Since the Greek political scene is less and less stable, only an optimistic scenario can envisage that the reforms will be implemented and will later bring economic growth. There is no doubt that Athens is unable to repay its debt, and the hidden redemption of Greece’s debt through extending its repayment deadline and lowering the interest rate will bring only limited results. If further reform measures fail, the Greek problem may re-emerge at a later date. Germany may be then forced to make tough decisions. The scenario that Greece will leave the eurozone is ruled out in theory, since pursuant to the treaties the monetary union is irrevocable, and therefore no exit procedure was envisaged. A change in these regulations would require consent from the government in Athens, to which neither the Greek public not the government elite will agree. Although it may be imagined that Greece will leave the eurozone by mutual consent (if it agrees for the treaties to be amended and to voluntarily leave the monetary union in exchange for a certain form of financial aid), the implementation of this scenario would completely change the character of the eurozone project and might mark the beginning of the end for it.

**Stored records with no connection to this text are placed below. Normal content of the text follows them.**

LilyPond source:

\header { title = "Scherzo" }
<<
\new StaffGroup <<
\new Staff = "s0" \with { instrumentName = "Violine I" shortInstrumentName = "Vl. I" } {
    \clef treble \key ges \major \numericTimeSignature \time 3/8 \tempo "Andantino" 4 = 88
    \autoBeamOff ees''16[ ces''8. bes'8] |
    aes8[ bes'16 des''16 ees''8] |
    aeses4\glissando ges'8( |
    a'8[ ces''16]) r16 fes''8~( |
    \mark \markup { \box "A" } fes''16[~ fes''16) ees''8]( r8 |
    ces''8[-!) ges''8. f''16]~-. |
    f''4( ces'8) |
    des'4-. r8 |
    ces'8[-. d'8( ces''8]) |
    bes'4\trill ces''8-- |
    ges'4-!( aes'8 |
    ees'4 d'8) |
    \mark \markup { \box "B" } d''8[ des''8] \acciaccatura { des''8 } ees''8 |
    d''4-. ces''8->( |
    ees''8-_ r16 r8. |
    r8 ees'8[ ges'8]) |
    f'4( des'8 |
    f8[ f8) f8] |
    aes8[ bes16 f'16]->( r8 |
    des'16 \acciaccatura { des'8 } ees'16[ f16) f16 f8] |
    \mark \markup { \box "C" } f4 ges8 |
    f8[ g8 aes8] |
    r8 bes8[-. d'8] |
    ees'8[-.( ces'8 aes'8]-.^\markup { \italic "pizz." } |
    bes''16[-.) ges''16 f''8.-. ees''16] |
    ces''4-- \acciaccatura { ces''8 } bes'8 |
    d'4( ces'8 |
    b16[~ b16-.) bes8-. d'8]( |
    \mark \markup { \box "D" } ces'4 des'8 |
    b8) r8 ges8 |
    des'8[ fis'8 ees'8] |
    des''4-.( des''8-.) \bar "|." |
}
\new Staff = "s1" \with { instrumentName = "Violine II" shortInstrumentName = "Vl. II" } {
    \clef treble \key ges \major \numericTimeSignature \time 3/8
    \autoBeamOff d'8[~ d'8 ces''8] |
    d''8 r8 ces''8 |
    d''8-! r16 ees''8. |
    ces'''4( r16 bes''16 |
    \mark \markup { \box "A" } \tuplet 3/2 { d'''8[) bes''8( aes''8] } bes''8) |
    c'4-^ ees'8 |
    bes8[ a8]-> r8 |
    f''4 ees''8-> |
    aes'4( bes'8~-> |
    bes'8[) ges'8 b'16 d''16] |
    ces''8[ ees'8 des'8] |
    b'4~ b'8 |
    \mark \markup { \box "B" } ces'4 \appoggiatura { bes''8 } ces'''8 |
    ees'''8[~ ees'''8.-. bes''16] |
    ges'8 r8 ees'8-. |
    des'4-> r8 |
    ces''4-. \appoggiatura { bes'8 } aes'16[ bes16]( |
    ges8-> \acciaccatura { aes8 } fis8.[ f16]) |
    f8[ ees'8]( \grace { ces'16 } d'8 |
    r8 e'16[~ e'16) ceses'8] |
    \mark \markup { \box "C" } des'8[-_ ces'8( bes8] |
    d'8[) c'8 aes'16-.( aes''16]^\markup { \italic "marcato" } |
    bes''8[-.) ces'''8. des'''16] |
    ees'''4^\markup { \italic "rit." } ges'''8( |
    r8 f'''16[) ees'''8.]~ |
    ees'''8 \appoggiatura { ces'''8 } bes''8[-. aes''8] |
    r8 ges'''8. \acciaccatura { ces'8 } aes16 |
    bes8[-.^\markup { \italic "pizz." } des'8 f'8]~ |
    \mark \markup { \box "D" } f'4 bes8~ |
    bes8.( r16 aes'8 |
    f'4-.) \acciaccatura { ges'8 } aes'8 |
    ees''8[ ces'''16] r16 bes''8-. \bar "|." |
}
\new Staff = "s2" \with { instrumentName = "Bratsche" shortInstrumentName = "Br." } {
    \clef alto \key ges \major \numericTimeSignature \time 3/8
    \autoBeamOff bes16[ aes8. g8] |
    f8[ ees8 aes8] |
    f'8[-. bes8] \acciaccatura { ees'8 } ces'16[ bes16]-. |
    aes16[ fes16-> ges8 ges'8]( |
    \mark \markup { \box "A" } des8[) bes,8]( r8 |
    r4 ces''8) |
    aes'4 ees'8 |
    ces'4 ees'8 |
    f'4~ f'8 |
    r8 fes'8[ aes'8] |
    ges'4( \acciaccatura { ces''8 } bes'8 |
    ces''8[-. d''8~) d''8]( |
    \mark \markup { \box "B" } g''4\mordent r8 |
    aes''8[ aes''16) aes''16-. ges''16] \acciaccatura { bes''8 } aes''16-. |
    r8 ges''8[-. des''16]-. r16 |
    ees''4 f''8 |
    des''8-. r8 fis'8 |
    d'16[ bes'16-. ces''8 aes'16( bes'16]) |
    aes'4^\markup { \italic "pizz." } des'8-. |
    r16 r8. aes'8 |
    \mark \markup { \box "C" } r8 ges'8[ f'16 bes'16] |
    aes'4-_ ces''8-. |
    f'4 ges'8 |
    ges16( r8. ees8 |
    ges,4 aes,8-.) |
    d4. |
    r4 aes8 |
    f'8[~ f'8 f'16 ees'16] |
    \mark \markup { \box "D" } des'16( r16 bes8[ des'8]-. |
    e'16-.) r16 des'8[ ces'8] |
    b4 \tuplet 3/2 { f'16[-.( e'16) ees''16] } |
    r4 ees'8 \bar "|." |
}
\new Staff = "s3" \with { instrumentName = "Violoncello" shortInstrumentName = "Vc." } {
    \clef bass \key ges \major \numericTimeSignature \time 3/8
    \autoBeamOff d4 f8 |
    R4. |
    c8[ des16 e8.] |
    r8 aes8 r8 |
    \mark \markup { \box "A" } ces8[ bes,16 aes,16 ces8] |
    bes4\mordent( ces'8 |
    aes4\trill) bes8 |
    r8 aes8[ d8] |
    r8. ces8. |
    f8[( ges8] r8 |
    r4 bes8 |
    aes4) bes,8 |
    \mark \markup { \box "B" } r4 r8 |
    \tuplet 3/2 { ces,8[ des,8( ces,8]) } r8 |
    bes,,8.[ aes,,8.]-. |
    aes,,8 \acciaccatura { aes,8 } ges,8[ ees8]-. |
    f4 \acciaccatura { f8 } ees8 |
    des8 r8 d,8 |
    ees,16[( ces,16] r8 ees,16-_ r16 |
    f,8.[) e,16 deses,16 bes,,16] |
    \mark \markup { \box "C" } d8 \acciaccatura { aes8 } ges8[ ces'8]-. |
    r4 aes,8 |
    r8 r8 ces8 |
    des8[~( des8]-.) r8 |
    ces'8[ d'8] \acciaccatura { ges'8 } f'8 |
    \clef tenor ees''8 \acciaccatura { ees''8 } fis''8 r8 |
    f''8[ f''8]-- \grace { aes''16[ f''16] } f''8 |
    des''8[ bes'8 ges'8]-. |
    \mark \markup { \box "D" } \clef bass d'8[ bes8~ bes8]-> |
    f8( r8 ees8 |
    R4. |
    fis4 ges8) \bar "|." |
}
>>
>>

The uneven distribution of the benefits of participation in the monetary union is another unresolved problem of the eurozone. Many economists point out that eurozone membership has offered Germany perfect opportunities to develop its exports, and this has made it possible for Germany to maintain the highest trade surplus worldwide over the past few years. As in the case of Switzerland, if Germany had its own currency, it would have had to take into account the negative consequences of of its appreciation, which was often the case in the 1990s. Furthermore, Berlin would not be able to count on the benefits offered by low interest rates imposed on debts. Countries such as France, Italy and Spain have lost the possibility of devaluing their national currencies since joining the eurozone and have had to deal with a trade deficit ever since. Additionally, their debt service costs have significantly increased during the eurozone crisis, thus raising their public debt. For this reason, these countries have called for the introduction of compensational transfers for countries which need to deal with an economic crisis. However, Germany has so far rejected any proposals for a debate on this issue and has instead preferred solutions which feign the introduction of structural reforms of the eurozone, such as the European Semester (the European Commission prepares non-binding recommendations for improving the economic competitiveness of the member states) or the Fiscal Pact (the obligation to reduce budget deficit written in the constitutions of all eurozone member states). These have brought hardly any changes to the way the eurozone functions. The only tangible difference so far has been the engagement of the European Central Bank, which is able to support countries with debt problems by buying their bonds with in fact printed money. It became engaged in economic policy contrary to Germany’s stance, since this collided with the goal of having an independent monetary policy. Changes in the construction of the eurozone would, however, require a much higher degree of integration (including amendment of the EU treaties) and a reduction of sovereignty in the area of economic policy, and this is something even Germany is still not ready for.